Ad ogni modo, al fine di orientare l’interprete nei numerosi casi – limite che abbiano a riguardare la materia de qua, la giurisprudenza ha anche suggerito l’adozione di un criterio di accertamento ex ante del requisito della continuatività di un istituto retributivo: «Con riguardo ad istituti retributivi indiretti il cui importo, in mancanza di una regola legale di onnicomprensività, debba essere determinato alla stregua della retribuzione normale definita dalla disciplina collettiva (nella specie, art. 6, c.c.n.l. del 1976 per gli autoferrotranvieri), la continuatività di un compenso (nella specie, per lavoro notturno), ai fini dell’inclusione di esso nella retribuzione predetta, deve essere accertata ex ante e non già ex post e, quindi, con riferimento alla sussistenza o no di una previsione astratta di sua corresponsione e non già alla stregua della continuatività in concreto della sua erogazione» (in tal senso, espressamente, Cass., sez. lav., 11 giugno 1990, n. 5654).

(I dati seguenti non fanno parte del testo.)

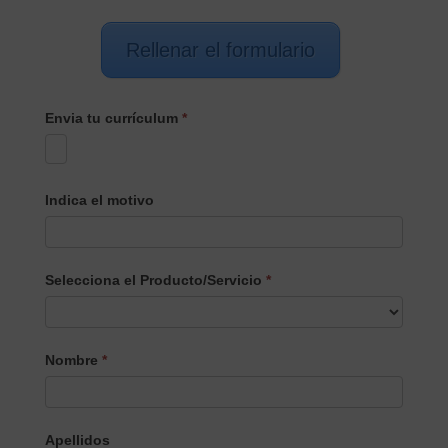
Rellenar el formulario
Envia tu currículum
*
Indica el motivo
Selecciona el Producto/Servicio
*
Selecciona
Nombre
*
el
Producto/Servicio
Apellidos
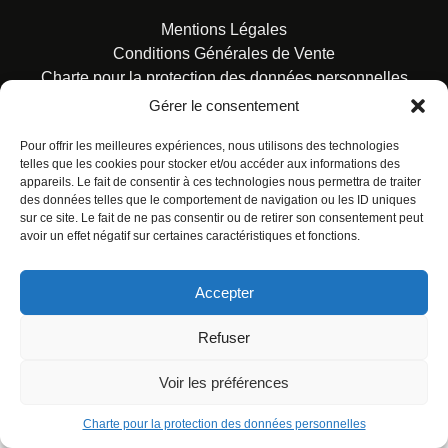
Mentions Légales
Conditions Générales de Vente
Charte pour la protection des données personnelles
Gérer le consentement
Pour offrir les meilleures expériences, nous utilisons des technologies
telles que les cookies pour stocker et/ou accéder aux informations des
appareils. Le fait de consentir à ces technologies nous permettra de traiter
des données telles que le comportement de navigation ou les ID uniques
© ALL RIGHTS RESERVED. URBAN COMICS POUR LES
sur ce site. Le fait de ne pas consentir ou de retirer son consentement peut
ÉDITIONS FRANÇAISES.
avoir un effet négatif sur certaines caractéristiques et fonctions.
Accepter
Refuser
Voir les préférences
Charte pour la protection des données personnelles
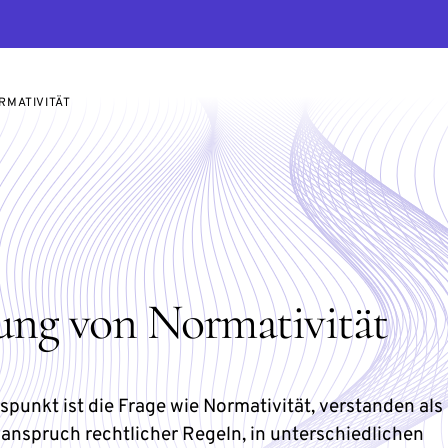
RMATIVITÄT
ung von Normativität
punkt ist die Frage wie Normativität, verstanden als
anspruch rechtlicher Regeln, in unterschiedlichen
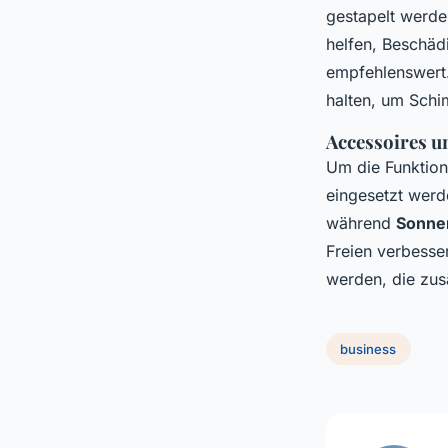
gestapelt werde
helfen, Beschäd
empfehlenswert.
halten, um Schi
Accessoires u
Um die Funktiona
eingesetzt werd
während
Sonne
Freien verbesse
werden, die zus
business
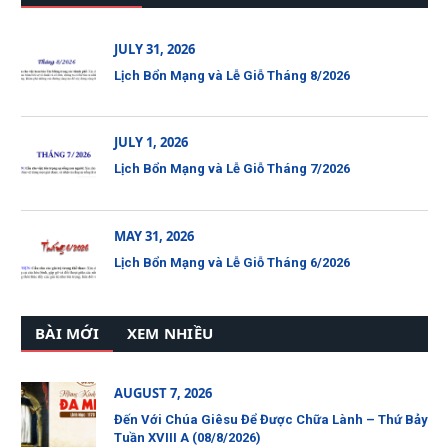
JULY 31, 2026
Lịch Bổn Mạng và Lễ Giỗ Tháng 8/2026
JULY 1, 2026
Lịch Bổn Mạng và Lễ Giỗ Tháng 7/2026
MAY 31, 2026
Lịch Bổn Mạng và Lễ Giỗ Tháng 6/2026
BÀI MỚI
XEM NHIỀU
AUGUST 7, 2026
Đến Với Chúa Giêsu Để Được Chữa Lành – Thứ Bảy
Tuần XVIII A (08/8/2026)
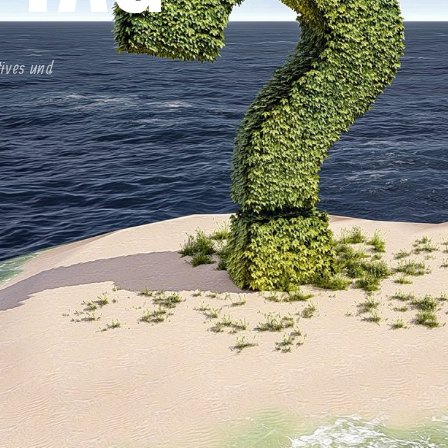
tives und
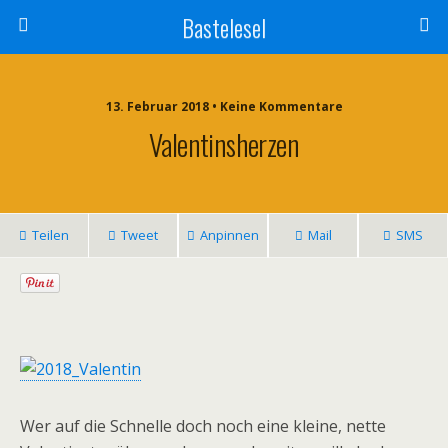
Bastelesel
13. Februar 2018 • Keine Kommentare
Valentinsherzen
Teilen
Tweet
Anpinnen
Mail
SMS
Wer auf die Schnelle doch noch eine kleine, nette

Ancora di recente, la S.C. è tornata su tale ultimo punto, assumendo che il carattere costante della corresponsione del compenso per lavoro notturno non è indice presuntivo dell’omnicomprensività, in assenza di altri indici testuali (legge o contratto collettivo): «L’incidenza di un elemento retributivo nella determinazione di altri, fatti salvi i casi disciplinati dalla legge, non dipende dalla mera frequenza dell’erogazione: ad esempio nella quantificazione della retribuzione spettante durante le ferie il compenso per lavoro notturno prestato con continuità può essere computato solo se previsto dalla disciplina collettiva (Cass., sez. lav., 16 maggio 2003, n. 7707).